Nothing in the records that follow should differ once you have copied them out.

---------- PROVIDED INFORMATION

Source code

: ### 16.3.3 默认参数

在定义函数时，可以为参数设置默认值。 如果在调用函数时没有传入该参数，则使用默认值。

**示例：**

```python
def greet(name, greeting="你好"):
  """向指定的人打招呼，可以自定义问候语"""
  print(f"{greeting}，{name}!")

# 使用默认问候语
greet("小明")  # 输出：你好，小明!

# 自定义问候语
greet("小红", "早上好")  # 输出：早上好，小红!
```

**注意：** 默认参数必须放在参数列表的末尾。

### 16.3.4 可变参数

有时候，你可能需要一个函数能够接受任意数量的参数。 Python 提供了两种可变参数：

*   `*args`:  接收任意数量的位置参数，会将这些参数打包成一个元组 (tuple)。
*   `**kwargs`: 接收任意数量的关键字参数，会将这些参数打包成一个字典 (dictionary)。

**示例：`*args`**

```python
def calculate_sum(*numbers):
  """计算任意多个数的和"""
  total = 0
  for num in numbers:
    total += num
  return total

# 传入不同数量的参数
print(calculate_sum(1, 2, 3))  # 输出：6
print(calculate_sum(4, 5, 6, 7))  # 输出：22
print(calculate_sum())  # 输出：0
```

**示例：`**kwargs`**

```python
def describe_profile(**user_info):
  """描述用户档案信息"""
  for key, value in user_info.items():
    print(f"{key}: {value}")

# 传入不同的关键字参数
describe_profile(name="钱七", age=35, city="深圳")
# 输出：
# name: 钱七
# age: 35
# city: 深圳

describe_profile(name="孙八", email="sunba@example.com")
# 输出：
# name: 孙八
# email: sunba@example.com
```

--------------------

- **FINISHED EXERCISE**:
Source code

: ### 16.3.3 默认参数

在定义函数时，可以为参数设置默认值。 如果在调用函数时没有传入该参数，则使用默认值。

**示例：**

```python
def greet(name, greeting="你好"):
  """向指定的人打招呼，可以自定义问候语"""
  print(f"{greeting}，{name}!")

# 使用默认问候语
greet("小明")  # 输出：你好，小明!

# 自定义问候语
greet("小红", "早上好")  # 输出：早上好，小红!
```

**注意：** 默认参数必须放在参数列表的末尾。

### 16.3.4 可变参数

有时候，你可能需要一个函数能够接受任意数量的参数。 Python 提供了两种可变参数：

*   `*args`:  接收任意数量的位置参数，会将这些参数打包成一个元组 (tuple)。
*   `**kwargs`: 接收任意数量的关键字参数，会将这些参数打包成一个字典 (dictionary)。

**示例：`*args`**

```python
def calculate_sum(*numbers):
  """计算任意多个数的和"""
  total = 0
  for num in numbers:
    total += num
  return total

# 传入不同数量的参数
print(calculate_sum(1, 2, 3))  # 输出：6
print(calculate_sum(4, 5, 6, 7))  # 输出：22
print(calculate_sum())  # 输出：0
```

**示例：`**kwargs`**

```python
def describe_profile(**user_info):
  """描述用户档案信息"""
  for key, value in user_info.items():
    print(f"{key}: {value}")

# 传入不同的关键字参数
describe_profile(name="钱七", age=35, city="深圳")
# 输出：
# name: 钱七
# age: 35
# city: 深圳

describe_profile(name="孙八", email="sunba@example.com")
# 输出：
# name: 孙八
# email: sunba@example.com
```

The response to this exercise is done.